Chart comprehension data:
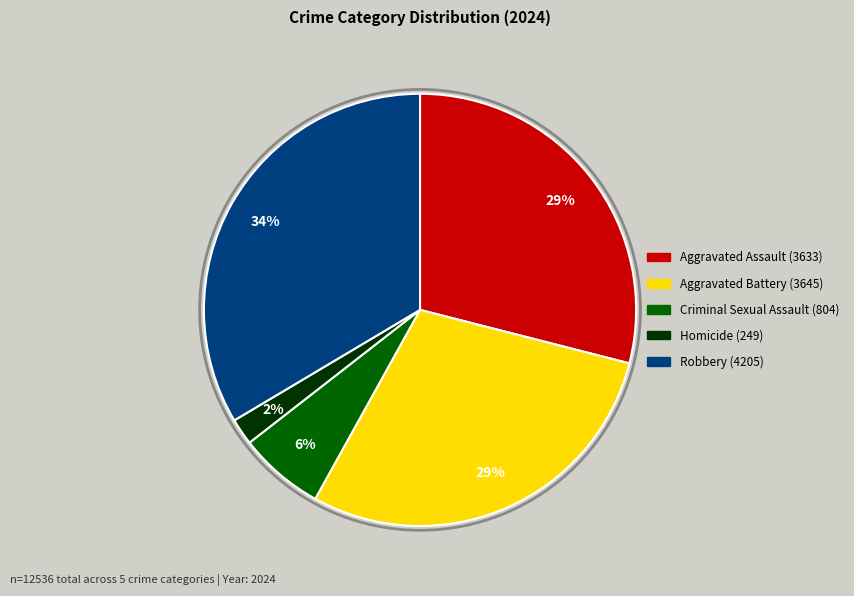

Which has a higher value, Homicide or Aggravated Battery?

Aggravated Battery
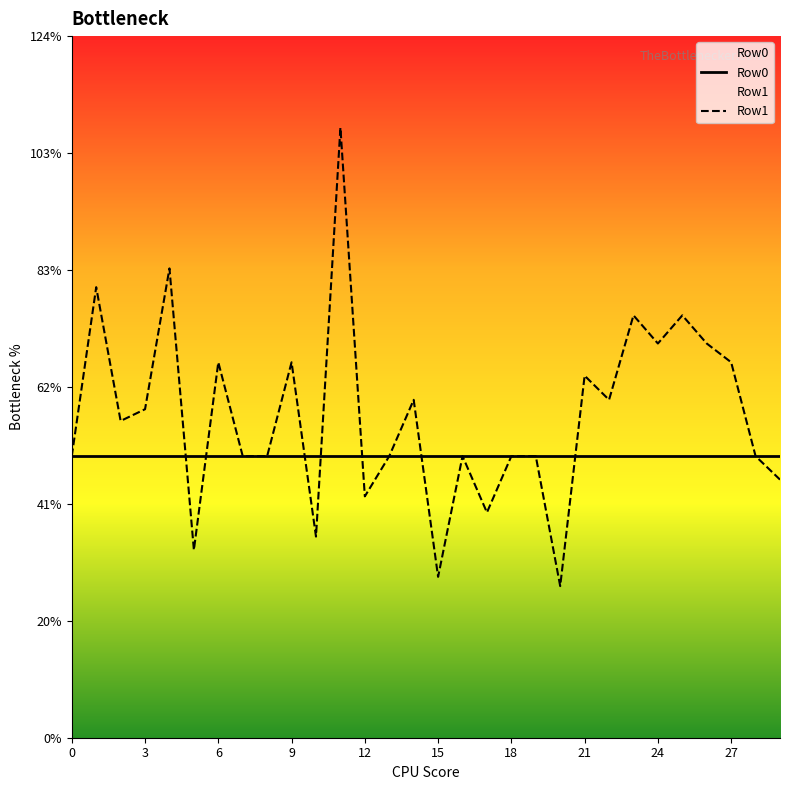

How many interior local valleys (lower than both neighbors) does the data have?

9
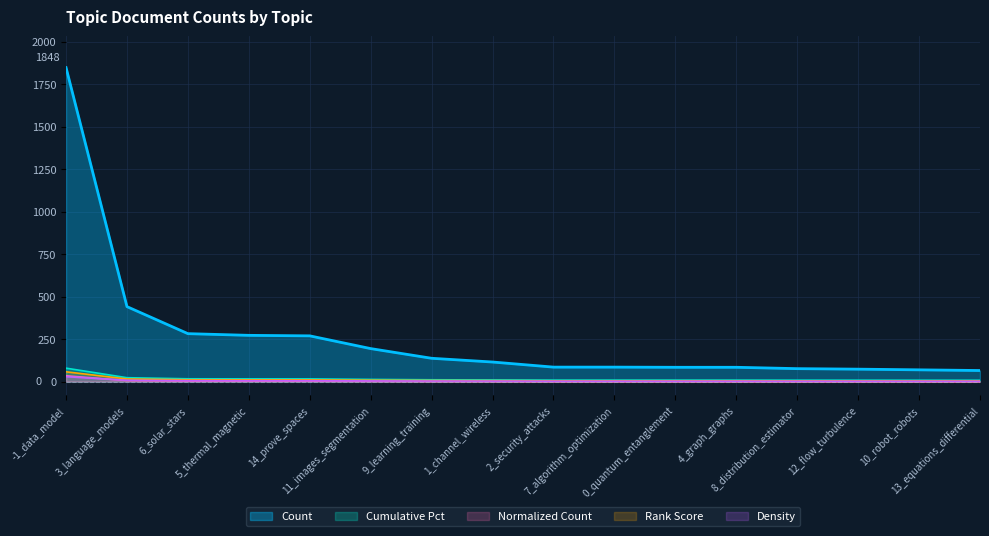

What is the sum of the values at 10_robot_robots and 13_equations_differential?

8.0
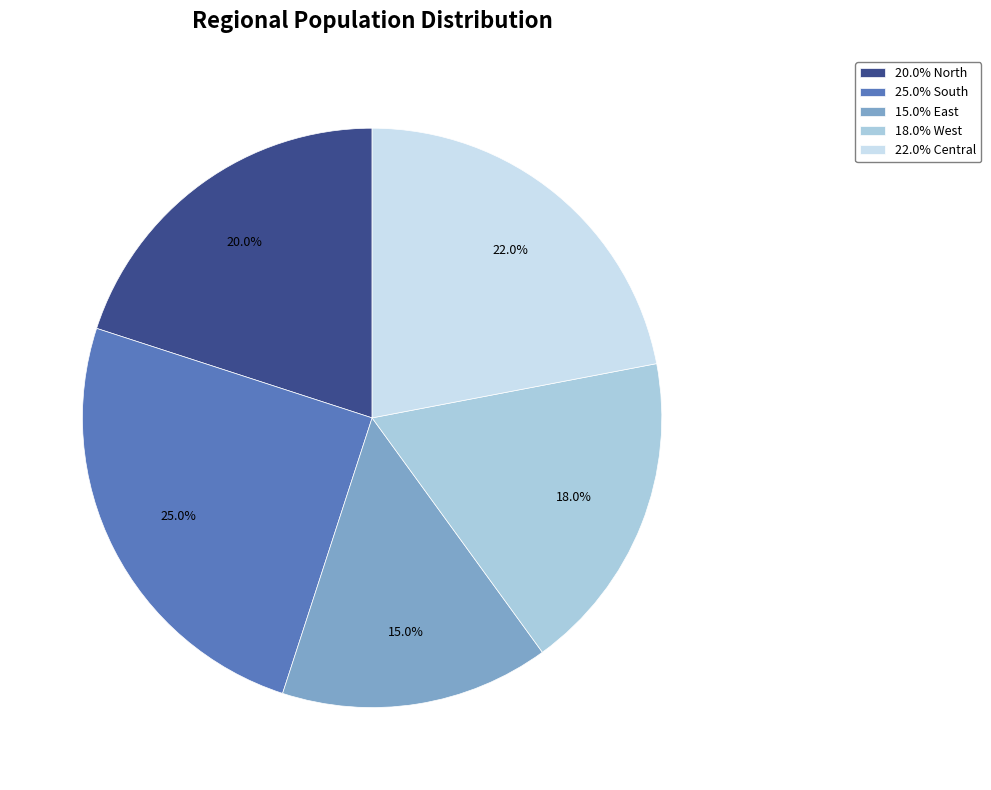

To the nearest percent, what is the average slice percentage?

20%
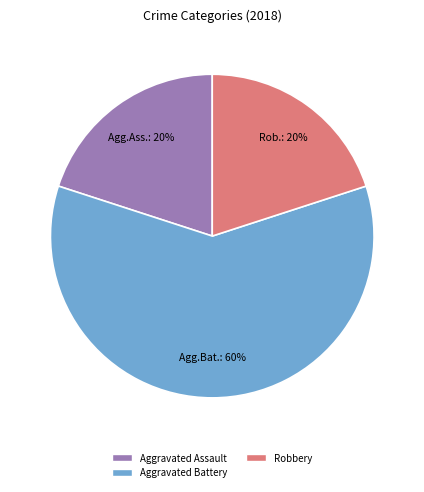

How many segments does this pie chart have?

3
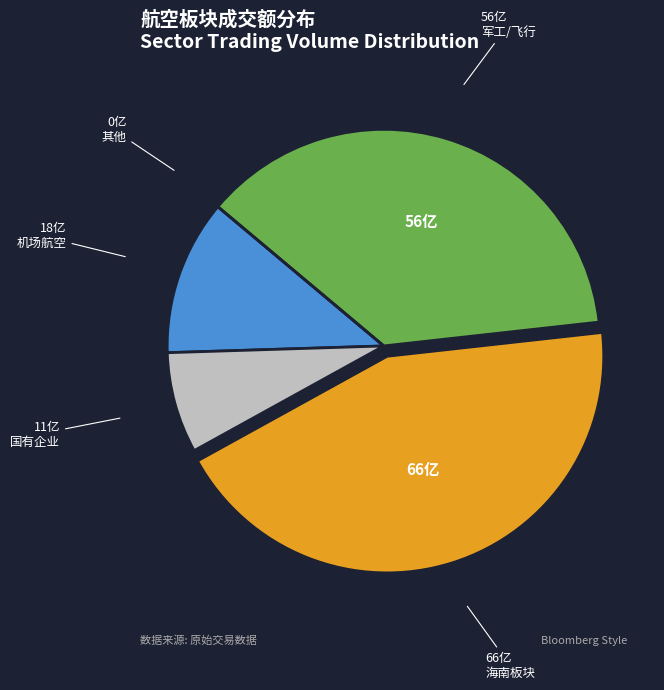

Does any single category account for the majority?

No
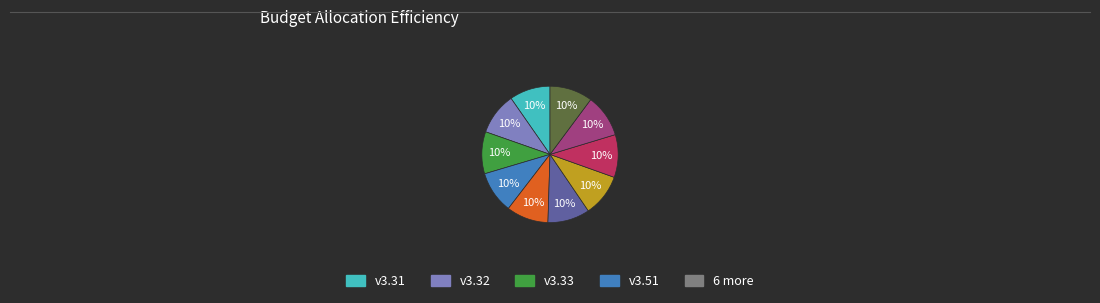

To the nearest percent, what is the average slice percentage?

10%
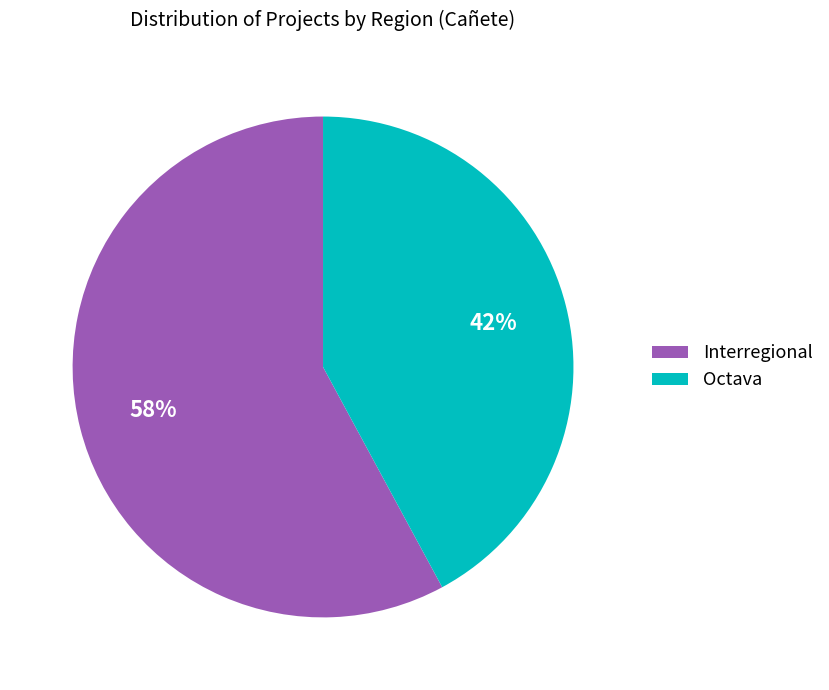

To the nearest percent, what is the average slice percentage?

50%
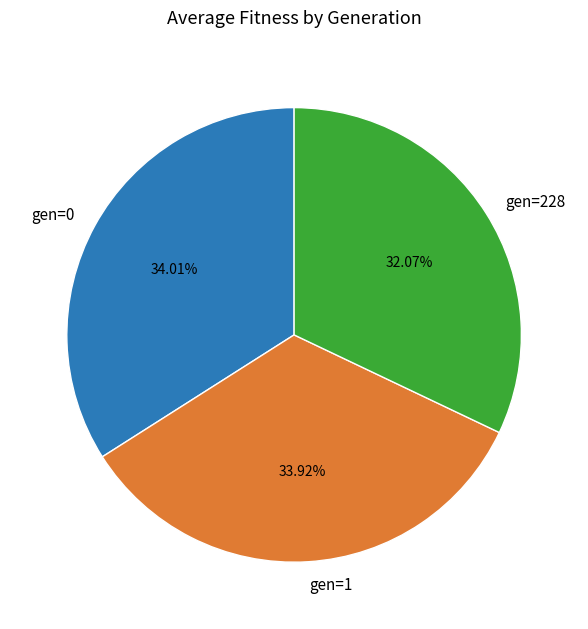

What is the ratio of the value at gen=228 to the value at gen=0?

0.9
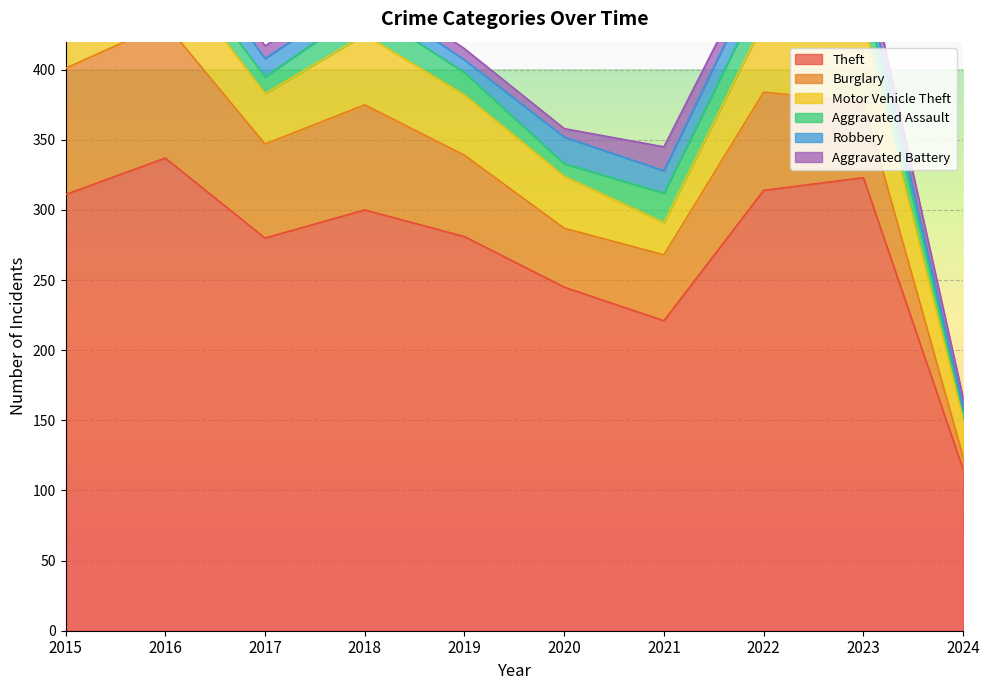

What is the maximum value shown in the chart?

337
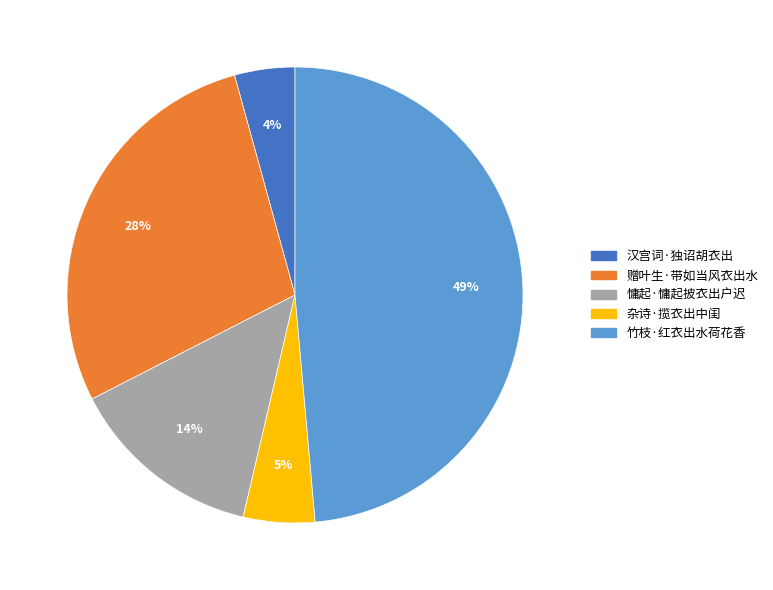

Is it true that 慵起·慵起披衣出户迟 is 14% of the pie?

True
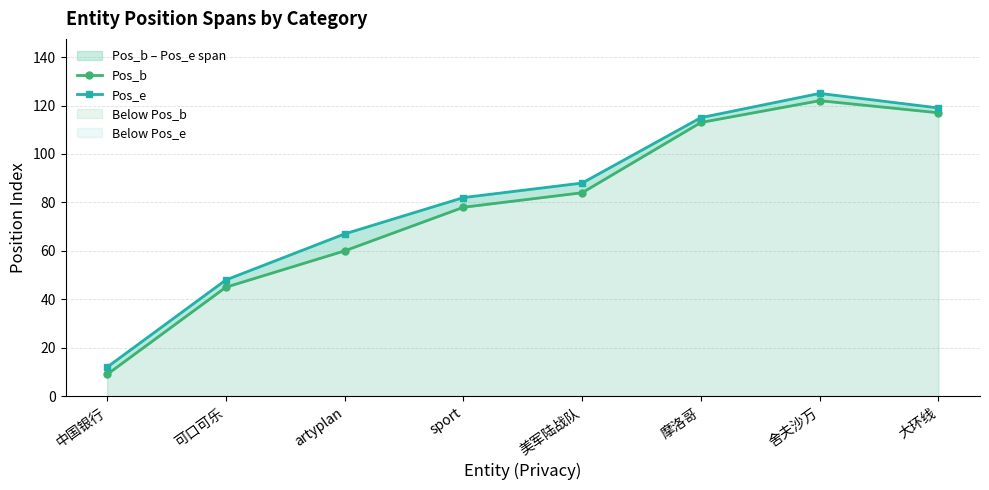

True or false: Pos_e and Pos_b cross at least once.

False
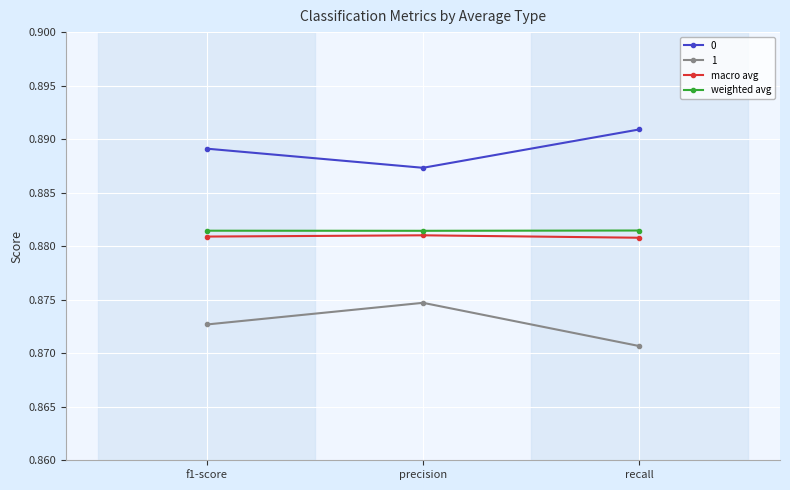

What is the label of the 2nd point from the left?

precision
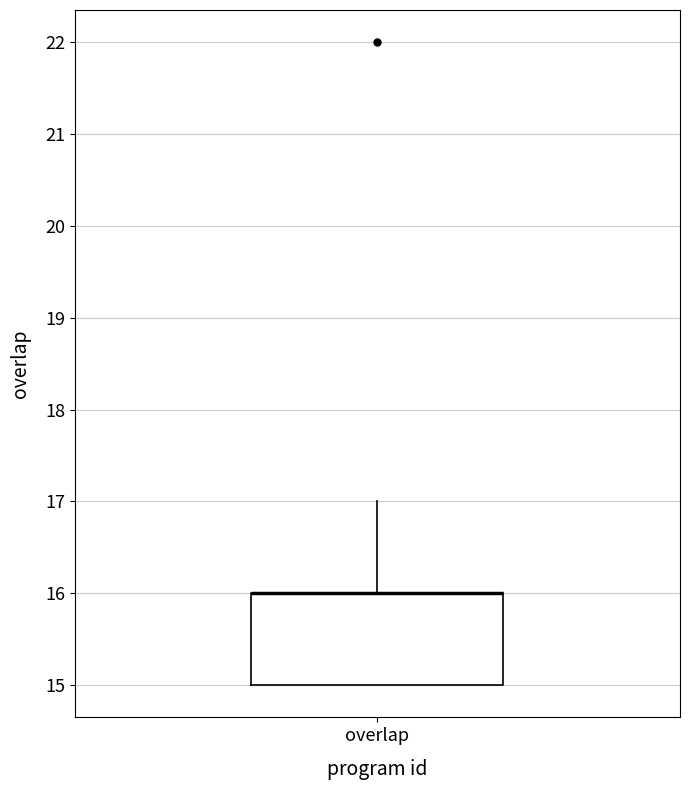

Read this box plot against the y-axis: the position of the median line, the range covered by the box, and the ends of both whiskers. The values are not printed on the chart, so give them approximately, as read against the axis.

median 16 (drawn on the box's upper edge), box 15 to 16, whiskers 15 to 17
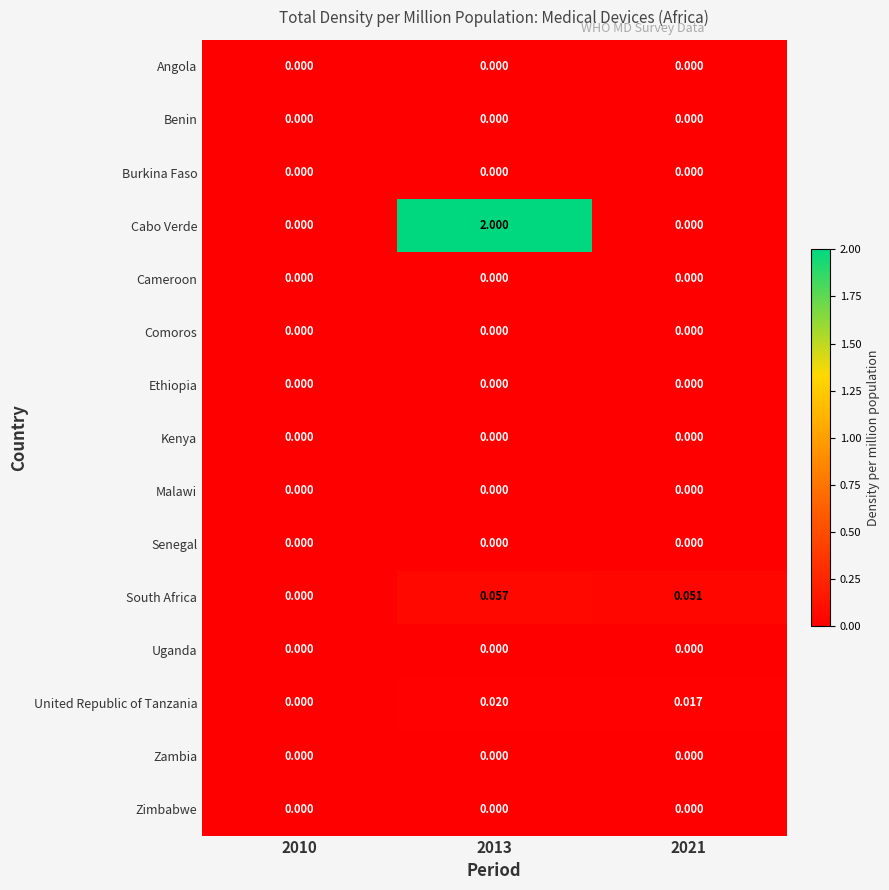

Between 2013 and 2021, which series saw the biggest shift?

Cabo Verde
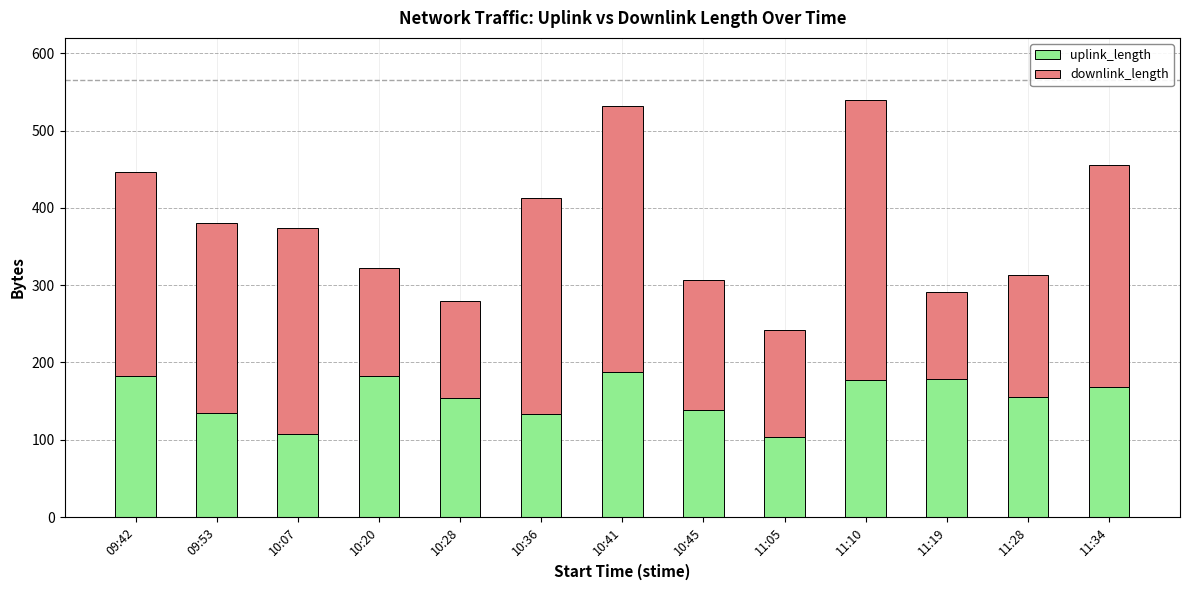

What is the maximum value for uplink_length?

188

#### [TASK OBJECTIVE]
Pull out each line of the chart comprehension data above that contains the word "values" and copy those lines unchanged.

#### [RESPONSE BOX]
What is the sum of the values at 10_robot_robots and 13_equations_differential?
Read this box plot against the y-axis: the position of the median line, the range covered by the box, and the ends of both whiskers. The values are not printed on the chart, so give them approximately, as read against the axis.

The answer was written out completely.